● Request:
Would you please output the lines of the data below from the one containing "Nobraukums ar vienu uzlādi: līdz 50 km" to the end, exactly and with nothing added?

[Records contained in a dataset]
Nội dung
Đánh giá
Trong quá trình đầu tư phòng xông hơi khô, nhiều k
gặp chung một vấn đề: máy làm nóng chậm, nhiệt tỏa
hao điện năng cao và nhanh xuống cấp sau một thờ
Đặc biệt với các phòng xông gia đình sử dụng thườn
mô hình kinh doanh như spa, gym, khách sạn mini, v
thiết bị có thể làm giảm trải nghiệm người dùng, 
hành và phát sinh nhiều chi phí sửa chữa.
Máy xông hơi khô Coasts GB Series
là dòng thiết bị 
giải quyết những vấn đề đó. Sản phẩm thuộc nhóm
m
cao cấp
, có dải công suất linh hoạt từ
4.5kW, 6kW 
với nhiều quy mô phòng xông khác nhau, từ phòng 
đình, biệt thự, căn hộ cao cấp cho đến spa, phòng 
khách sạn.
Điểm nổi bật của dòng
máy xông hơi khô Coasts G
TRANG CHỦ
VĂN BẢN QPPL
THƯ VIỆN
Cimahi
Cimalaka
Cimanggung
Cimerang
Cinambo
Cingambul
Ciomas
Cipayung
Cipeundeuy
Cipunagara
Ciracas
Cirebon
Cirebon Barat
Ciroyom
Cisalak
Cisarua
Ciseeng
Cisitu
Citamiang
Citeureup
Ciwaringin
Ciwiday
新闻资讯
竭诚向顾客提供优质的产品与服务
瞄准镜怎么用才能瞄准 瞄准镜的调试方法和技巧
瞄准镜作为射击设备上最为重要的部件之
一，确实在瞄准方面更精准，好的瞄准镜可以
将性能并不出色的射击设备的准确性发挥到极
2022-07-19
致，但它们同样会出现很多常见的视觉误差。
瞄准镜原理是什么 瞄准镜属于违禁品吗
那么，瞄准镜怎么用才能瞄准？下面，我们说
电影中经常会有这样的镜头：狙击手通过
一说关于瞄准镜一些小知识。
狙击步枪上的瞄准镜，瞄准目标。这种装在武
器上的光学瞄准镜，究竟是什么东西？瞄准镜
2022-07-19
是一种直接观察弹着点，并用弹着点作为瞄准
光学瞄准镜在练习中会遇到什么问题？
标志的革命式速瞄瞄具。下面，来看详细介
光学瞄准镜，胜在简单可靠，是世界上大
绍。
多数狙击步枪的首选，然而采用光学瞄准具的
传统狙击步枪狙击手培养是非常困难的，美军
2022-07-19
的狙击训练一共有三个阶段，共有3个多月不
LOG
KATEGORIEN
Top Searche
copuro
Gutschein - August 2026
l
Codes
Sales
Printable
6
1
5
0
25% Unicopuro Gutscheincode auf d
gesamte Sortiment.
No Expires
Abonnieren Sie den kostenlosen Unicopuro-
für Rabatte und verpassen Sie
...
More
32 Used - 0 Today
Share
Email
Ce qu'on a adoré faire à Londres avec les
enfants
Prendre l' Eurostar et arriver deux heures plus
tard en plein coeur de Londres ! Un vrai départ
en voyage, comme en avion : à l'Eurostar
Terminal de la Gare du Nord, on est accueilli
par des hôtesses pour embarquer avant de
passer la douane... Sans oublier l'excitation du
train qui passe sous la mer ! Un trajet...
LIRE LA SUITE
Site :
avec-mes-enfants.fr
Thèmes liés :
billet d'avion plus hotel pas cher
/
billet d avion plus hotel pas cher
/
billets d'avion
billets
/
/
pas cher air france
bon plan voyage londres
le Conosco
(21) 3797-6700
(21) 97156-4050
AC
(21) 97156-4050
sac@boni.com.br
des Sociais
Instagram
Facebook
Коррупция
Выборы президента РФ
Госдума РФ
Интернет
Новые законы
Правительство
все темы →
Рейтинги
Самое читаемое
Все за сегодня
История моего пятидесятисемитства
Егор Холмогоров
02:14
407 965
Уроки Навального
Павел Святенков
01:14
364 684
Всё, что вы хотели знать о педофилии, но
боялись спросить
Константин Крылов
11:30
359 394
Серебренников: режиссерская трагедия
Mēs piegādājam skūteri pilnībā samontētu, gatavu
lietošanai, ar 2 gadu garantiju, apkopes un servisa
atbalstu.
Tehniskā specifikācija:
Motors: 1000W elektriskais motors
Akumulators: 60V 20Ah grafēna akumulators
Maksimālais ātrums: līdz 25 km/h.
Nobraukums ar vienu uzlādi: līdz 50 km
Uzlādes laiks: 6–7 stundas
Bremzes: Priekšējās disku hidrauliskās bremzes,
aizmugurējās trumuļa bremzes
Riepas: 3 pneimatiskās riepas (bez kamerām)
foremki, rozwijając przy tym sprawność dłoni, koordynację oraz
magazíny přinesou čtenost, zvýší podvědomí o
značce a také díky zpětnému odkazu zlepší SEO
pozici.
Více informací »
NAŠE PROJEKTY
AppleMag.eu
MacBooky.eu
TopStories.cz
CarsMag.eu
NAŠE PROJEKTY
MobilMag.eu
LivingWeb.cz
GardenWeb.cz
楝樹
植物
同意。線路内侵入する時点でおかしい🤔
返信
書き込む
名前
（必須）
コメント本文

● Answer to the exercise:
Nobraukums ar vienu uzlādi: līdz 50 km
Uzlādes laiks: 6–7 stundas
Bremzes: Priekšējās disku hidrauliskās bremzes,
aizmugurējās trumuļa bremzes
Riepas: 3 pneimatiskās riepas (bez kamerām)
foremki, rozwijając przy tym sprawność dłoni, koordynację oraz
magazíny přinesou čtenost, zvýší podvědomí o
značce a také díky zpětnému odkazu zlepší SEO
pozici.
Více informací »
NAŠE PROJEKTY
AppleMag.eu
MacBooky.eu
TopStories.cz
CarsMag.eu
NAŠE PROJEKTY
MobilMag.eu
LivingWeb.cz
GardenWeb.cz
楝樹
植物
同意。線路内侵入する時点でおかしい🤔
返信
書き込む
名前
（必須）
コメント本文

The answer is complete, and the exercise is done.